▸ Data shown

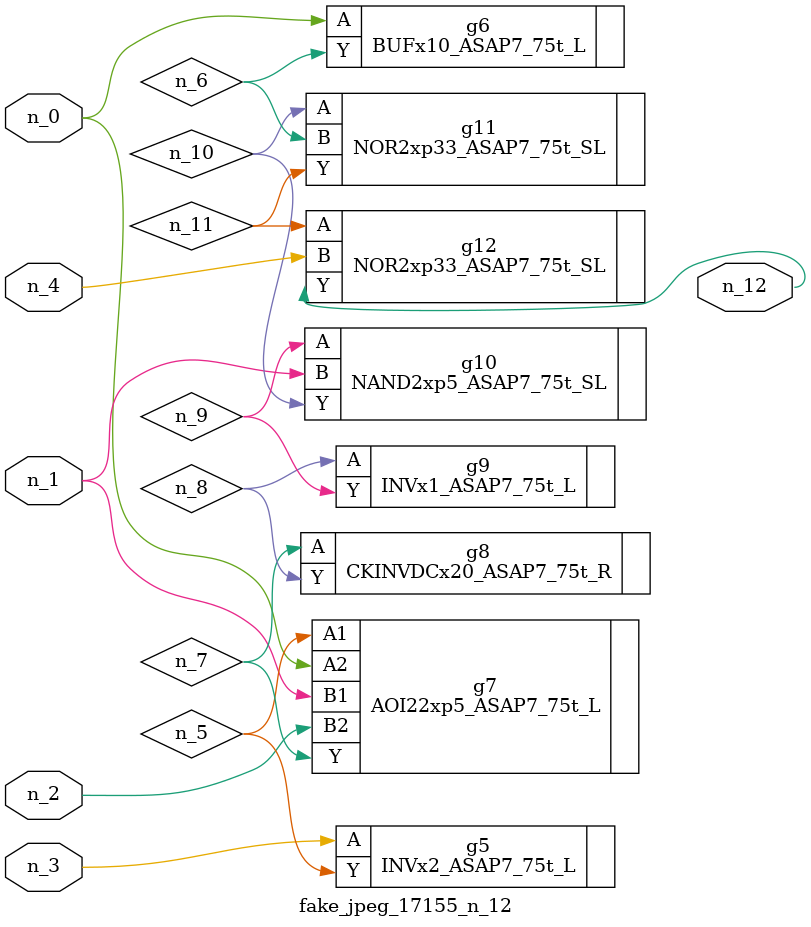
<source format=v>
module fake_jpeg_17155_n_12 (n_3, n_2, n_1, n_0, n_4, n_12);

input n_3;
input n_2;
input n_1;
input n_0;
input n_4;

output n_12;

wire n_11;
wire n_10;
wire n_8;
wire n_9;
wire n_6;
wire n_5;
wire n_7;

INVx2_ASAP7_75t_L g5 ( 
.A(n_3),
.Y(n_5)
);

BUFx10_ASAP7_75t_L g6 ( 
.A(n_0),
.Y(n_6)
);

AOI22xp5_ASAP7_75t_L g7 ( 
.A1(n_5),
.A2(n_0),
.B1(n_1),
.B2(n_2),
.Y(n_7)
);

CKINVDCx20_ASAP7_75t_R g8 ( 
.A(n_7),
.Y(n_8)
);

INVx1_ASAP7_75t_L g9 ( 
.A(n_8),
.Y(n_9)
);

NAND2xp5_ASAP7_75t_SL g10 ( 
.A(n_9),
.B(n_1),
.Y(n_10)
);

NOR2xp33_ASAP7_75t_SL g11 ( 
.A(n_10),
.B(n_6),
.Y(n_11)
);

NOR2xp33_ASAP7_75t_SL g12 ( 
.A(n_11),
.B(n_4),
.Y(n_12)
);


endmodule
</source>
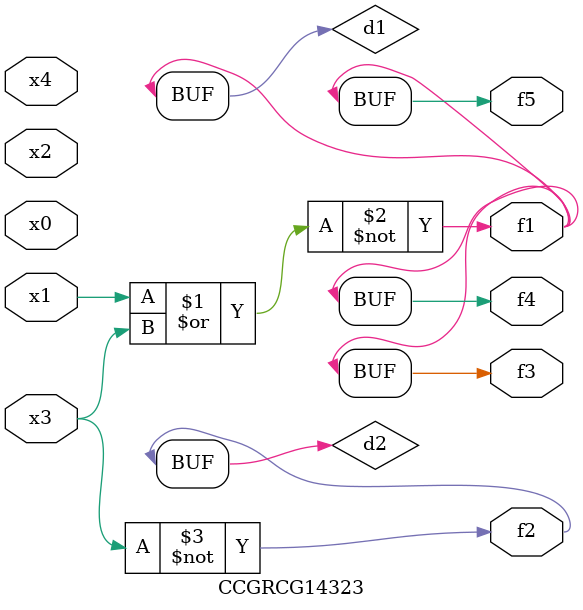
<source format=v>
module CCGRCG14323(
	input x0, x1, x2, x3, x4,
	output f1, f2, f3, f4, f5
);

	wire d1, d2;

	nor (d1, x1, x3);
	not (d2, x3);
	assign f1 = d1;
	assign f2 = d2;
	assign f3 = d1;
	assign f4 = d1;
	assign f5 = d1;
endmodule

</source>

▸ Request
Whenever a line holds a picture, print that line without the picture. All other data must be output exactly.

▸ Response to this exercise
<source format=v>
module fake_jpeg_17155_n_12 (n_3, n_2, n_1, n_0, n_4, n_12);

input n_3;
input n_2;
input n_1;
input n_0;
input n_4;

output n_12;

wire n_11;
wire n_10;
wire n_8;
wire n_9;
wire n_6;
wire n_5;
wire n_7;

INVx2_ASAP7_75t_L g5 ( 
.A(n_3),
.Y(n_5)
);

BUFx10_ASAP7_75t_L g6 ( 
.A(n_0),
.Y(n_6)
);

AOI22xp5_ASAP7_75t_L g7 ( 
.A1(n_5),
.A2(n_0),
.B1(n_1),
.B2(n_2),
.Y(n_7)
);

CKINVDCx20_ASAP7_75t_R g8 ( 
.A(n_7),
.Y(n_8)
);

INVx1_ASAP7_75t_L g9 ( 
.A(n_8),
.Y(n_9)
);

NAND2xp5_ASAP7_75t_SL g10 ( 
.A(n_9),
.B(n_1),
.Y(n_10)
);

NOR2xp33_ASAP7_75t_SL g11 ( 
.A(n_10),
.B(n_6),
.Y(n_11)
);

NOR2xp33_ASAP7_75t_SL g12 ( 
.A(n_11),
.B(n_4),
.Y(n_12)
);


endmodule
</source>
<source format=v>
module CCGRCG14323(
	input x0, x1, x2, x3, x4,
	output f1, f2, f3, f4, f5
);

	wire d1, d2;

	nor (d1, x1, x3);
	not (d2, x3);
	assign f1 = d1;
	assign f2 = d2;
	assign f3 = d1;
	assign f4 = d1;
	assign f5 = d1;
endmodule

</source>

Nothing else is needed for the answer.